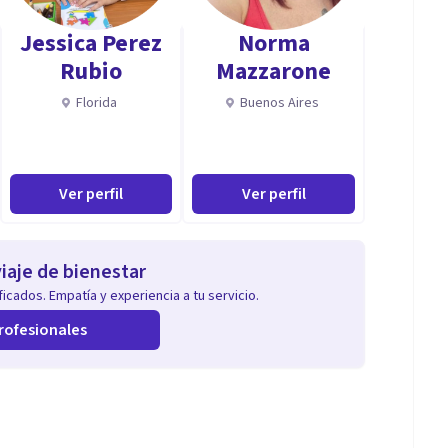
Jessica Perez
Norma
Rubio
Mazzarone
Florida
Buenos Aires
Ver perfil
Ver perfil
iaje de bienestar
icados. Empatía y experiencia a tu servicio.
rofesionales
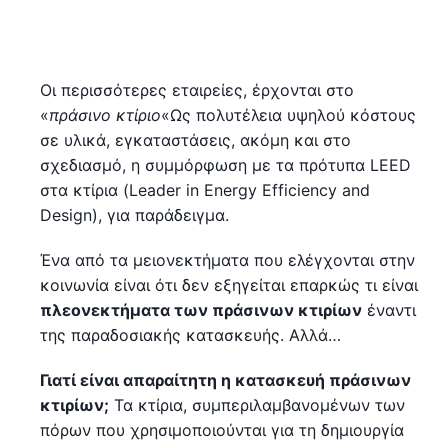
Οι περισσότερες εταιρείες, έρχονται στο
«
πράσινο κτίριο
«Ως πολυτέλεια υψηλού κόστους
σε υλικά, εγκαταστάσεις, ακόμη και στο
σχεδιασμό, η συμμόρφωση με τα πρότυπα LEED
στα κτίρια (Leader in Energy Efficiency and
Design), για παράδειγμα.
Ένα από τα μειονεκτήματα που ελέγχονται στην
κοινωνία είναι ότι δεν εξηγείται επαρκώς τι είναι
πλεονεκτήματα των πράσινων κτιρίων
έναντι
της παραδοσιακής κατασκευής. Αλλά…
Γιατί είναι απαραίτητη η κατασκευή πράσινων
κτιρίων;
Τα κτίρια, συμπεριλαμβανομένων των
πόρων που χρησιμοποιούνται για τη δημιουργία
--------
Reproduce every line of text from the listing above word for word, in the same order. Leave the pictures out of your answer.

_EXERCISE OUTPUT_:
Jessica Perez
Norma
Rubio
Mazzarone
Florida
Buenos Aires
Ver perfil
Ver perfil
iaje de bienestar
icados. Empatía y experiencia a tu servicio.
rofesionales
Οι περισσότερες εταιρείες, έρχονται στο
«
πράσινο κτίριο
«Ως πολυτέλεια υψηλού κόστους
σε υλικά, εγκαταστάσεις, ακόμη και στο
σχεδιασμό, η συμμόρφωση με τα πρότυπα LEED
στα κτίρια (Leader in Energy Efficiency and
Design), για παράδειγμα.
Ένα από τα μειονεκτήματα που ελέγχονται στην
κοινωνία είναι ότι δεν εξηγείται επαρκώς τι είναι
πλεονεκτήματα των πράσινων κτιρίων
έναντι
της παραδοσιακής κατασκευής. Αλλά…
Γιατί είναι απαραίτητη η κατασκευή πράσινων
κτιρίων;
Τα κτίρια, συμπεριλαμβανομένων των
πόρων που χρησιμοποιούνται για τη δημιουργία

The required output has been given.